Before beginning her time in the General Assembly, Ross served as state director for the American Civil Liberties Union, a point criticized during the campaign by two of Ross' fellow Democratic candidates and outside organizations like the National Republican Senatorial Committee. They point to her time spent as a lobbyist, particularly Ross lobbying against creating a Sex Offender Registry in North Carolina. Ross defends her work at the ACLU, and believes that experience is a positive rather than a detriment.
"I am absolutely for protecting our children," Ross says. "I want a Sex Offender Registry, and I want to have one that would stand the test of time in the courts. When you are a lawyer, you want to get things done in a way that protects the victim, and there was some question about that. But I voted dozens of times to make sure our kids are protected, and I was a leader on Domestic Violence reform."
Ross has won the backing of several groups, including the Democratic Senatorial Campaign Committee, Emily's List and the North Carolina Association of Educators.

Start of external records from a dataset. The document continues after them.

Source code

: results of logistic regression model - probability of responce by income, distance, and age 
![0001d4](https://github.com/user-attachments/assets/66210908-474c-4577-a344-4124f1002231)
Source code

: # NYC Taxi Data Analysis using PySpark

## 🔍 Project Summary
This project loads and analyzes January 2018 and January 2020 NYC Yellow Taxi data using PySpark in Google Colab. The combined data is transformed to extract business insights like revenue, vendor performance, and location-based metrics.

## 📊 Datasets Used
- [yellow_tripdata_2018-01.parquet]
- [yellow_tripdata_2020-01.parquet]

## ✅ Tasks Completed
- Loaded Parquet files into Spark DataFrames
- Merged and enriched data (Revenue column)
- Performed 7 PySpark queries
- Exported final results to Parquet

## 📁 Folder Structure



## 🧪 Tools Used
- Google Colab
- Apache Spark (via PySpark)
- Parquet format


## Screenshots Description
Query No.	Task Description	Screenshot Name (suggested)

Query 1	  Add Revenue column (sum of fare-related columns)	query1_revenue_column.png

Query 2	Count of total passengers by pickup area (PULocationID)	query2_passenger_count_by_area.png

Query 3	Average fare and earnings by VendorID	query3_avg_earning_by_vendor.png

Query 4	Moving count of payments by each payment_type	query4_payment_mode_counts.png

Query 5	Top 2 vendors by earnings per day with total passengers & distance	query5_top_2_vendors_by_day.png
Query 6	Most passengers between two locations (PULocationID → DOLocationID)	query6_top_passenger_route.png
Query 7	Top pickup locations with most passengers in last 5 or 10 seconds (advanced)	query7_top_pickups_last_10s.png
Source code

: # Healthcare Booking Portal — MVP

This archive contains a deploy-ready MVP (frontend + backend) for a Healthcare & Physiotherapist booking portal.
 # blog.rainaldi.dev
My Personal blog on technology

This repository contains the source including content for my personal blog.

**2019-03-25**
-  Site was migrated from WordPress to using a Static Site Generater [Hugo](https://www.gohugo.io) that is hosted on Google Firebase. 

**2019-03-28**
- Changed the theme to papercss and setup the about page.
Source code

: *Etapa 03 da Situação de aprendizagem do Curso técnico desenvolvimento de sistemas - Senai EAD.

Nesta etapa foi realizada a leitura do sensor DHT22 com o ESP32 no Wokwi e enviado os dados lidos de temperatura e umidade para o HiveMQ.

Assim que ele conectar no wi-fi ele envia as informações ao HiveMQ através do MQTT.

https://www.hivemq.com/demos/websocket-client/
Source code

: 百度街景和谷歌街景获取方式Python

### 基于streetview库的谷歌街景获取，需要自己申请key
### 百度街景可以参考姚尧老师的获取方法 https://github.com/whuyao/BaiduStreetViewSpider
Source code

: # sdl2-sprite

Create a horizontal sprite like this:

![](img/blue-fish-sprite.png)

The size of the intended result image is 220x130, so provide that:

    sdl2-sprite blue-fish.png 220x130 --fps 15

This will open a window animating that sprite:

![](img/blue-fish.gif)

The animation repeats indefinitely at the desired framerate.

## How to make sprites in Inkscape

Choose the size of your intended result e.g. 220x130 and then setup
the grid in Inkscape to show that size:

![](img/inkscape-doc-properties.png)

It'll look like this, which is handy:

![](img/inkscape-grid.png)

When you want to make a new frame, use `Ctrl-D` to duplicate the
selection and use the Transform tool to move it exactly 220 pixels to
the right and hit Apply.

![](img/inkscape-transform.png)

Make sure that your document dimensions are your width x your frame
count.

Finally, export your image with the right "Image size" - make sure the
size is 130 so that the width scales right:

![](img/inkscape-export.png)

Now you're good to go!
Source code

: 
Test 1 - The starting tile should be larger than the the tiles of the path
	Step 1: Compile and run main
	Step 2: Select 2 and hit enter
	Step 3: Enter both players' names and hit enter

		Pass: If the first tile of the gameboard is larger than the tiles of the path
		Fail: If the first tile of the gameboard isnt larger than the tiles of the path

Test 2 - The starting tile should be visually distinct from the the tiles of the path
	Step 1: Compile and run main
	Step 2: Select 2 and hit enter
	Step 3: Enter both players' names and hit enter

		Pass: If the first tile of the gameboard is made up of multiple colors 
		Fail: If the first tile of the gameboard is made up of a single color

Surveys by Public Policy Polling and High Point University show Ross leading the Democratic primary field. They also show a large number of voters are undecided (55 percent in PPP, 66 percent in HPU) in who they would vote for in the field. Ross says she has a network trying to sway those voters to her side. "I've been an attorney in this state for 25 years, so I've practiced in different areas of the state and I have people who are reaching out for me," she said. "I also have colleagues from the Legislature who know me. People from more than 90 counties in this state have contributed to our campaign. That means a lot because I have not personally asked them, but they want to be involved and they see the difference that I can make in the U.S. Senate."